Description of the task> The answer must be the full listing, word for word, with no pictures in it.

Given data>

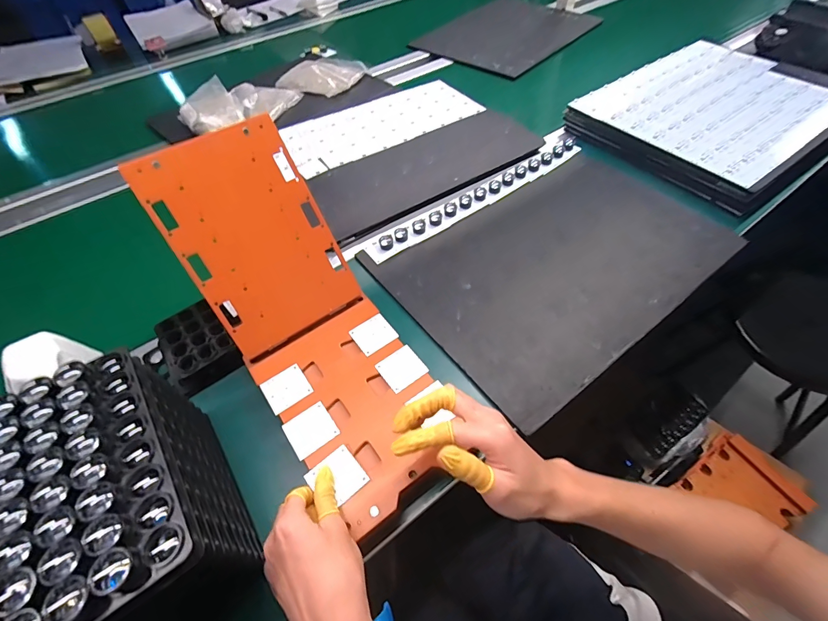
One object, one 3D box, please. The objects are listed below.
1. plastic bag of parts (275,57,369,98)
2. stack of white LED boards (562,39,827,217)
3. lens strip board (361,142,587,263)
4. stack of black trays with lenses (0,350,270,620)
[{"bbox_3d":[-0.226,-0.581,0.942,0.178,0.034,0.172,23,59,19],"label":"plastic bag of parts"},{"bbox_3d":[0.614,-0.402,0.764,0.497,0.051,0.366,-31,58,-18],"label":"stack of white LED boards"},{"bbox_3d":[0.120,-0.202,0.662,0.460,0.015,0.035,-31,58,-18],"label":"lens strip board"},{"bbox_3d":[-0.229,0.156,0.321,0.100,0.158,0.207,-30,58,-17],"label":"stack of black trays with lenses"}]

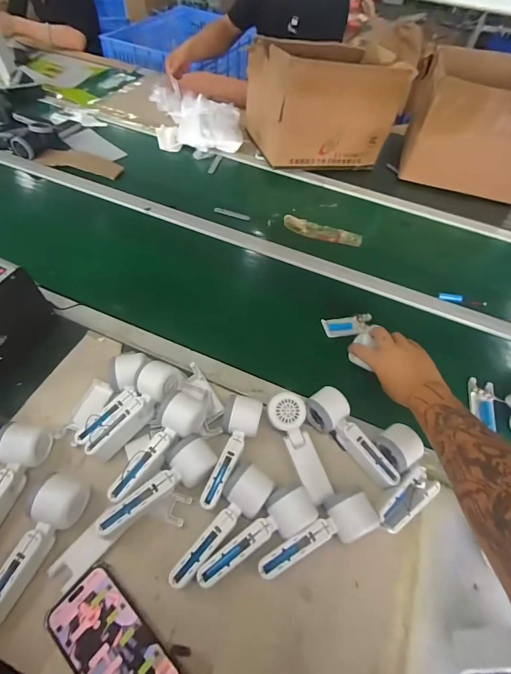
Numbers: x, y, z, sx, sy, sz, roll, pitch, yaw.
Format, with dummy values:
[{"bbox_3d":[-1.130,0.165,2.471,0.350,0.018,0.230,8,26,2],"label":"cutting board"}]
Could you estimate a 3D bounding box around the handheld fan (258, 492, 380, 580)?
[{"bbox_3d":[0.079,0.259,0.441,0.167,0.044,0.056,-19,59,-17],"label":"handheld fan"}]

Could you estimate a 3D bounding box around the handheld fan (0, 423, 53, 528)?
[{"bbox_3d":[-0.335,0.199,0.447,0.054,0.052,0.155,7,55,0],"label":"handheld fan"}]

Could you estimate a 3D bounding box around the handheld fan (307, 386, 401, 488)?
[{"bbox_3d":[0.148,0.154,0.521,0.054,0.049,0.166,-33,64,-24],"label":"handheld fan"}]

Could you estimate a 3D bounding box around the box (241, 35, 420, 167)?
[{"bbox_3d":[0.181,-0.653,0.957,0.347,0.263,0.253,-11,57,-12],"label":"box"}]

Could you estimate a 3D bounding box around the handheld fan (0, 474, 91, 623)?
[{"bbox_3d":[-0.268,0.257,0.410,0.052,0.048,0.167,14,55,5],"label":"handheld fan"}]

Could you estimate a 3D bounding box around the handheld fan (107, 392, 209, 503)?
[{"bbox_3d":[-0.131,0.151,0.477,0.063,0.068,0.173,23,56,11],"label":"handheld fan"}]

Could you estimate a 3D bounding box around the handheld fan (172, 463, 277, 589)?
[{"bbox_3d":[-0.039,0.244,0.435,0.057,0.045,0.159,29,58,15],"label":"handheld fan"}]

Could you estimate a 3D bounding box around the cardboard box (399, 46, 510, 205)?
[{"bbox_3d":[0.612,-0.578,0.912,0.341,0.264,0.239,20,56,9],"label":"cardboard box"}]

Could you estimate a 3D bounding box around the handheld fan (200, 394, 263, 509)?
[{"bbox_3d":[-0.031,0.166,0.491,0.055,0.045,0.157,12,55,3],"label":"handheld fan"}]

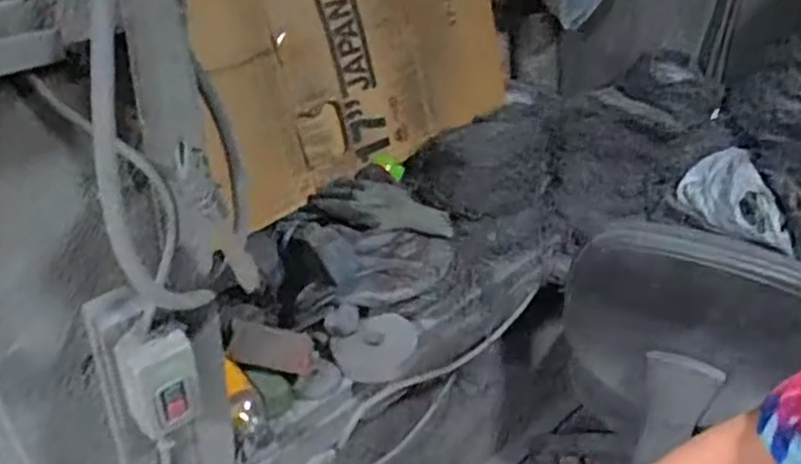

Output for this task>
One object, one 3D box, please. The objects are listed below.
1. plastic bag of parts (275,57,369,98)
2. stack of white LED boards (562,39,827,217)
3. lens strip board (361,142,587,263)
4. stack of black trays with lenses (0,350,270,620)
[{"bbox_3d":[-0.226,-0.581,0.942,0.178,0.034,0.172,23,59,19],"label":"plastic bag of parts"},{"bbox_3d":[0.614,-0.402,0.764,0.497,0.051,0.366,-31,58,-18],"label":"stack of white LED boards"},{"bbox_3d":[0.120,-0.202,0.662,0.460,0.015,0.035,-31,58,-18],"label":"lens strip board"},{"bbox_3d":[-0.229,0.156,0.321,0.100,0.158,0.207,-30,58,-17],"label":"stack of black trays with lenses"}]

Numbers: x, y, z, sx, sy, sz, roll, pitch, yaw.
Format, with dummy values:
[{"bbox_3d":[-1.130,0.165,2.471,0.350,0.018,0.230,8,26,2],"label":"cutting board"}]
Could you estimate a 3D bounding box around the handheld fan (258, 492, 380, 580)?
[{"bbox_3d":[0.079,0.259,0.441,0.167,0.044,0.056,-19,59,-17],"label":"handheld fan"}]

Could you estimate a 3D bounding box around the handheld fan (0, 423, 53, 528)?
[{"bbox_3d":[-0.335,0.199,0.447,0.054,0.052,0.155,7,55,0],"label":"handheld fan"}]

Could you estimate a 3D bounding box around the handheld fan (307, 386, 401, 488)?
[{"bbox_3d":[0.148,0.154,0.521,0.054,0.049,0.166,-33,64,-24],"label":"handheld fan"}]

Could you estimate a 3D bounding box around the box (241, 35, 420, 167)?
[{"bbox_3d":[0.181,-0.653,0.957,0.347,0.263,0.253,-11,57,-12],"label":"box"}]

Could you estimate a 3D bounding box around the handheld fan (0, 474, 91, 623)?
[{"bbox_3d":[-0.268,0.257,0.410,0.052,0.048,0.167,14,55,5],"label":"handheld fan"}]

Could you estimate a 3D bounding box around the handheld fan (107, 392, 209, 503)?
[{"bbox_3d":[-0.131,0.151,0.477,0.063,0.068,0.173,23,56,11],"label":"handheld fan"}]

Could you estimate a 3D bounding box around the handheld fan (172, 463, 277, 589)?
[{"bbox_3d":[-0.039,0.244,0.435,0.057,0.045,0.159,29,58,15],"label":"handheld fan"}]

Could you estimate a 3D bounding box around the cardboard box (399, 46, 510, 205)?
[{"bbox_3d":[0.612,-0.578,0.912,0.341,0.264,0.239,20,56,9],"label":"cardboard box"}]

Could you estimate a 3D bounding box around the handheld fan (200, 394, 263, 509)?
[{"bbox_3d":[-0.031,0.166,0.491,0.055,0.045,0.157,12,55,3],"label":"handheld fan"}]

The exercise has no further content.